Tuesday, September 25, 2007
The Privelege of Diving
I was laying on a huge boat today, for 2 and a half hours, heading out to the Blue Hole, in the middle of the ocean. And I had a great day. I mean really really great. One of those days that you chalk up and say "Well, I can die happy now."
It started with dolphins entertaining the boat and a captain willing to slow down and chill so we could check them out. Tons of them.
The Blue Hole is incredible. I don't know what I expected, but it wasn't that. First of all, you can't see it. It just looks like the rest of the ocean. Then, you drop down onto a sandy ledge at about 40 feet and then go over the edge and drop down into the abyss. At 130 feet (30m), there's still another 350 feet below you (350 feet! that is so deep) and huge, amazing stalagtites (or stalagmites, I don't know, the kind that hang DOWN, not point UP) all around. They are HUGE. The DiveMaster next to them showed us perspective. They are about 30-50 feet long. Just hanging down there underwater. The water was really clear, too.
I got bad narcosis/vertigo. I got this a few times when I lived in Thailand, and the result is, instead of the usual narcosis-euphoria, a quick on-set paranoia. I got nervous, my heart pounded out of my chest, I breathed heavy and I started having icky thoughts (panicky ones). So I ascended a few feet (literally about 4 or 5 feet) and it went away, just as it is supposed to.

(Collection entries)
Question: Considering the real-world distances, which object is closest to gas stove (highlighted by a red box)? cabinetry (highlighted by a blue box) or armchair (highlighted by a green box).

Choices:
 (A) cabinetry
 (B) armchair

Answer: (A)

HOW TO COMPLETE THIS TASK
Please answer these questions about the dive blog post:
1. What animals entertained the boat on the way out?
2. At roughly what depth is the sandy ledge divers drop onto first?
3. How many feet did the writer ascend to make the narcosis go away?
These rows were drawn from a separate source.

TASK RESULT
1. Dolphins
2. About 40 feet
3. About 4 or 5 feet